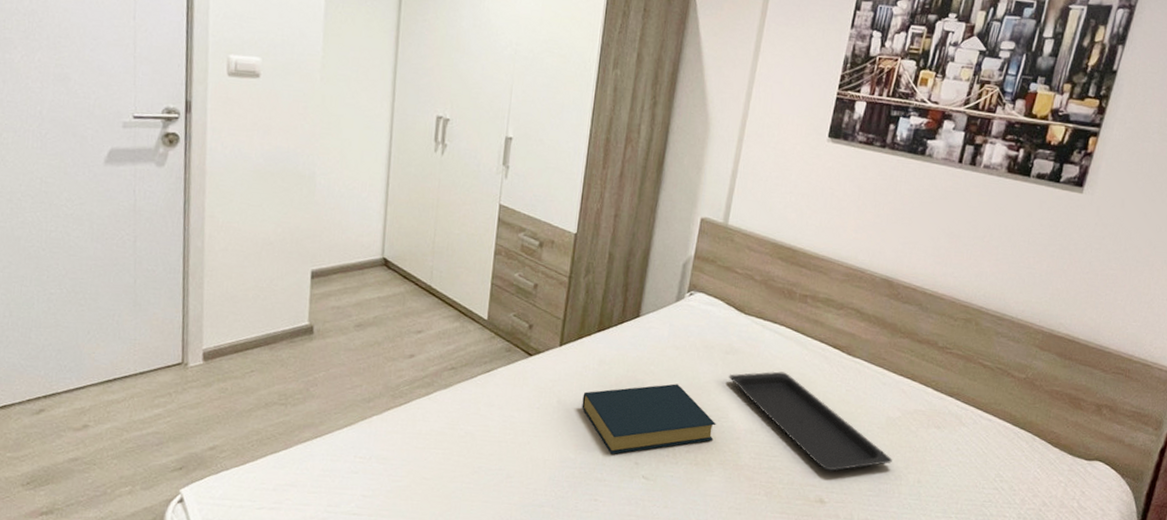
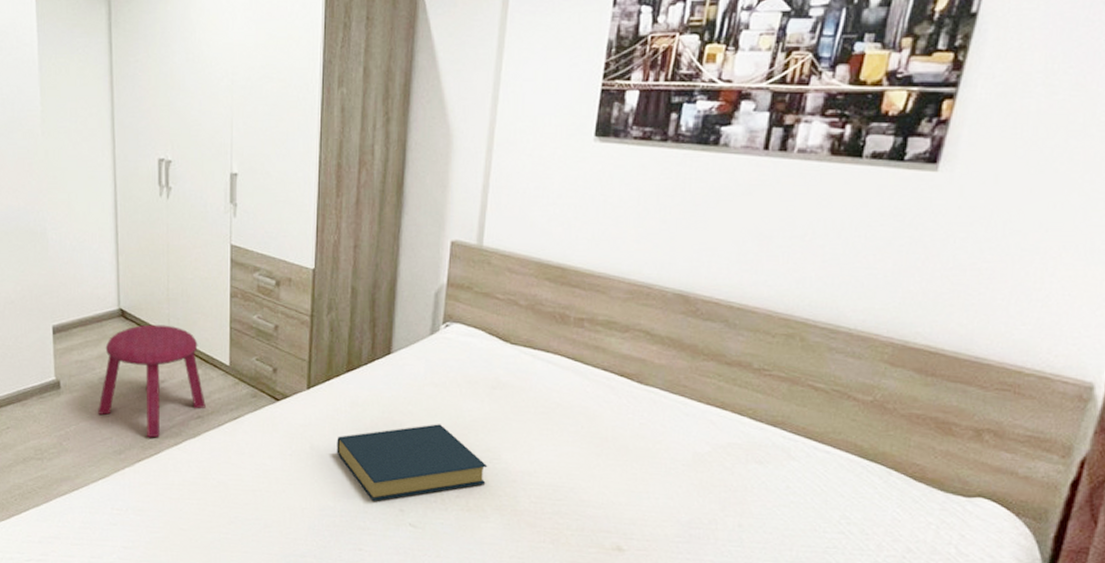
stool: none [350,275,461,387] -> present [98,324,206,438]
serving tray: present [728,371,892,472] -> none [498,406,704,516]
□ □ □ □ □ □ □
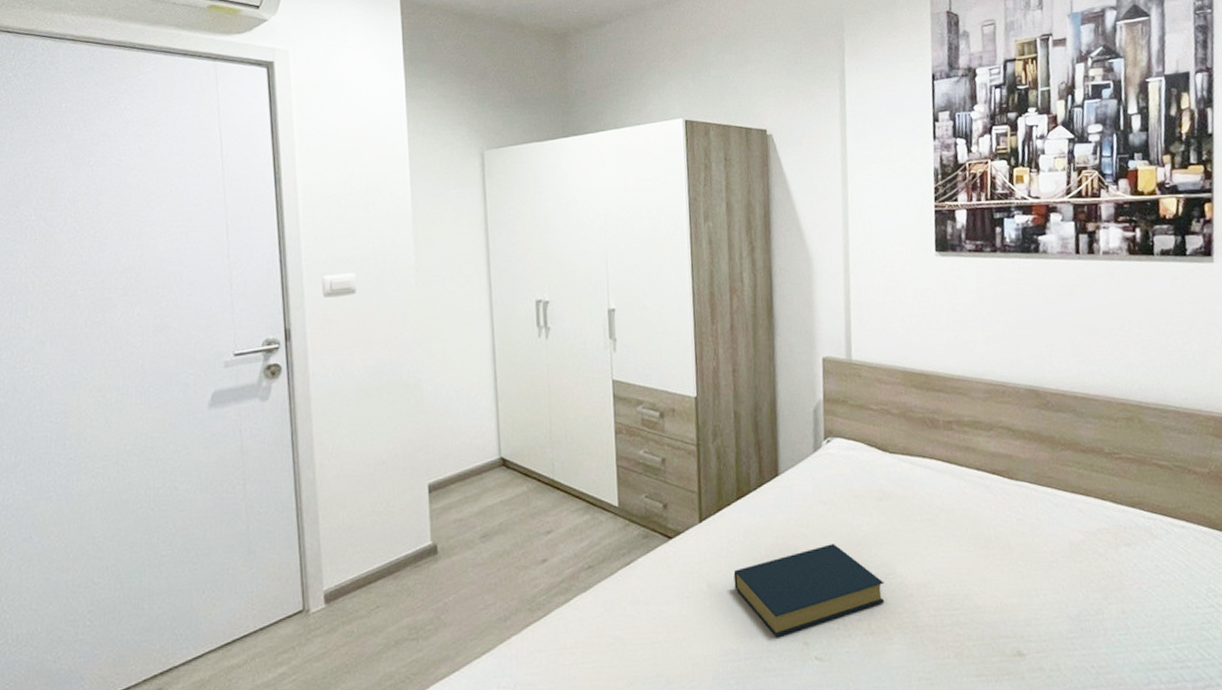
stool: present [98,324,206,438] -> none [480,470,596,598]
□ □ □ □ □ □ □
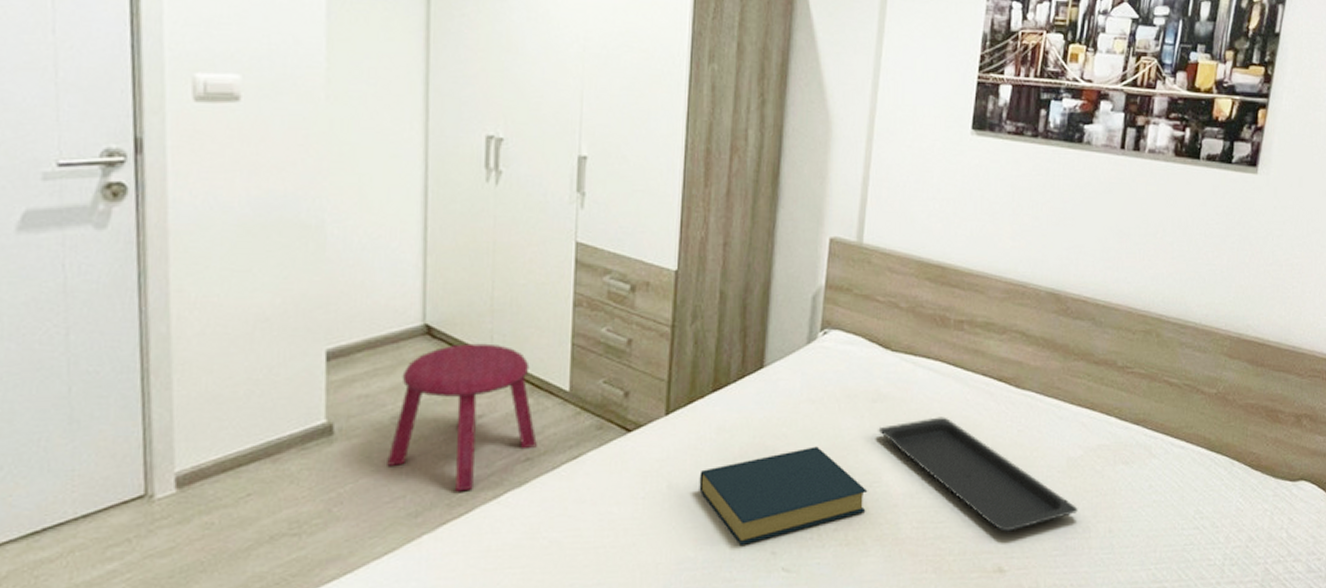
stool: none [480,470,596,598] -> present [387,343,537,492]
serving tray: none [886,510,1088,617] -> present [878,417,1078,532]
□ □ □ □ □ □ □
▶ _Requirement_: From the records above, repeat exactly the lines from the one with "stool: none [480,470,596,598]" through the one with "serving tray: none", both included.

▶ _Expected output_:
stool: none [480,470,596,598] -> present [387,343,537,492]
serving tray: none [886,510,1088,617] -> present [878,417,1078,532]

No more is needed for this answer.